* [WORK TO BE COMPLETED]:
Update the stretch of records from the line containing "family: Polygonaceae" through the line containing "catalogue / barcode: US 1216449", changing every "collection date" to "date collected" and leaving everything else as it is.

Collection entries:

++++++++

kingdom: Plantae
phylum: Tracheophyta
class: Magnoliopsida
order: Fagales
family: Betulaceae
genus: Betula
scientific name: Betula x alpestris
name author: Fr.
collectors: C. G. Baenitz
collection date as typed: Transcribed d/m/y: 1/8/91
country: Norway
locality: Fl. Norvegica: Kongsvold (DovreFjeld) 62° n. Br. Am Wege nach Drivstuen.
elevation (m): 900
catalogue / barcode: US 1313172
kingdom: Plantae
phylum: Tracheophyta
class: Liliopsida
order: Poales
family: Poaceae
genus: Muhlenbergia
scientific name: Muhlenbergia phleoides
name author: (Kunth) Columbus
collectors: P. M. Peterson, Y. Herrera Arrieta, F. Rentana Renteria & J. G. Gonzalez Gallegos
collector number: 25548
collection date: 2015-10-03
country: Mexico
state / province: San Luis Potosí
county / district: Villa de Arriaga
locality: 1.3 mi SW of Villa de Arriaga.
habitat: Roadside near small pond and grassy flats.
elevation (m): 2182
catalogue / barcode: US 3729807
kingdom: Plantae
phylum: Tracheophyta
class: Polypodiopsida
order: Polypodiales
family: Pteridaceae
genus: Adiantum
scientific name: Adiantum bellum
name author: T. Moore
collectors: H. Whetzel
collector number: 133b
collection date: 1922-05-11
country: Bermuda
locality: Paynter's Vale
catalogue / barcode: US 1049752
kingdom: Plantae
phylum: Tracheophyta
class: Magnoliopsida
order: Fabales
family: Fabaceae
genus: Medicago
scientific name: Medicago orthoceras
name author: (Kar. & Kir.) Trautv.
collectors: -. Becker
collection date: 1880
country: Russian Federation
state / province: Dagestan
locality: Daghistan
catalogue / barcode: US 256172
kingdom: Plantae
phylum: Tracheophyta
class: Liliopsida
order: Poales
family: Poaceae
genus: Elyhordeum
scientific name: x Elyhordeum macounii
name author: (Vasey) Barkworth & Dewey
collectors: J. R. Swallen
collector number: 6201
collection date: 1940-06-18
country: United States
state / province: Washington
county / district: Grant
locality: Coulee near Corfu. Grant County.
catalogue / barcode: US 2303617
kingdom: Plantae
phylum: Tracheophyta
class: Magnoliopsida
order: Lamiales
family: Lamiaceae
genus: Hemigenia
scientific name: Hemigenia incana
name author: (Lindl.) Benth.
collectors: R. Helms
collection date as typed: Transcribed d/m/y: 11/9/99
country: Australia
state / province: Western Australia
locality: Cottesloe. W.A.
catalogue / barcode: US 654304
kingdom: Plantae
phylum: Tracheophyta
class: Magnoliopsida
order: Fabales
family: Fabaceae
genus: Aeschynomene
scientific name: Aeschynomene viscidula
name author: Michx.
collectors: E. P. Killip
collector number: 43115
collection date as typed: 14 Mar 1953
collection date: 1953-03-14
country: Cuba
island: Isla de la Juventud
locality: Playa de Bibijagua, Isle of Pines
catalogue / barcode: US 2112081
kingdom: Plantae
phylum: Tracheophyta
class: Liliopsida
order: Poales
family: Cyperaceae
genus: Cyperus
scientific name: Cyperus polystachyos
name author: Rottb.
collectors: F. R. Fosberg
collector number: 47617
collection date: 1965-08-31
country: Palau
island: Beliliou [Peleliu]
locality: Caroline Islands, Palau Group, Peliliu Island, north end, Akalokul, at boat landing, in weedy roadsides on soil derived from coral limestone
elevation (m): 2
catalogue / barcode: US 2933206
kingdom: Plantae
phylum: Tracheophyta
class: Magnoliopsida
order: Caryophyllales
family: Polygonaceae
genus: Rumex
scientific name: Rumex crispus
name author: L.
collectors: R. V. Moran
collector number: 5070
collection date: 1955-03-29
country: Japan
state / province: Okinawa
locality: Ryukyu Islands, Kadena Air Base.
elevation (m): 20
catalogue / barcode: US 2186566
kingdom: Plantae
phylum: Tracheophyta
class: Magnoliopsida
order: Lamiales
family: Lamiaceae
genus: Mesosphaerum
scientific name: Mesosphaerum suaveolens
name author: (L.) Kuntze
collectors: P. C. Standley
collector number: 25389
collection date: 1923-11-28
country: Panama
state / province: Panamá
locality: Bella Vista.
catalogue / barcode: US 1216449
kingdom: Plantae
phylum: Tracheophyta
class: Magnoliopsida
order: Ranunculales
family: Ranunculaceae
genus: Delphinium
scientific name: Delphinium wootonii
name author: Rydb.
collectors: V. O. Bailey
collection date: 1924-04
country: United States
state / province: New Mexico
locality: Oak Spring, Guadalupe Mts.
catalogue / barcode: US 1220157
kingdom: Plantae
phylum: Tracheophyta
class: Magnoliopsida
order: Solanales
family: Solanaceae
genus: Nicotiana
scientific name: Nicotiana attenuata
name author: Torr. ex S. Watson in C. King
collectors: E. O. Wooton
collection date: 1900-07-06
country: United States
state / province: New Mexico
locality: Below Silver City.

++++++++

* [TASK OUTPUT]:
family: Polygonaceae
genus: Rumex
scientific name: Rumex crispus
name author: L.
collectors: R. V. Moran
collector number: 5070
date collected: 1955-03-29
country: Japan
state / province: Okinawa
locality: Ryukyu Islands, Kadena Air Base.
elevation (m): 20
catalogue / barcode: US 2186566
kingdom: Plantae
phylum: Tracheophyta
class: Magnoliopsida
order: Lamiales
family: Lamiaceae
genus: Mesosphaerum
scientific name: Mesosphaerum suaveolens
name author: (L.) Kuntze
collectors: P. C. Standley
collector number: 25389
date collected: 1923-11-28
country: Panama
state / province: Panamá
locality: Bella Vista.
catalogue / barcode: US 1216449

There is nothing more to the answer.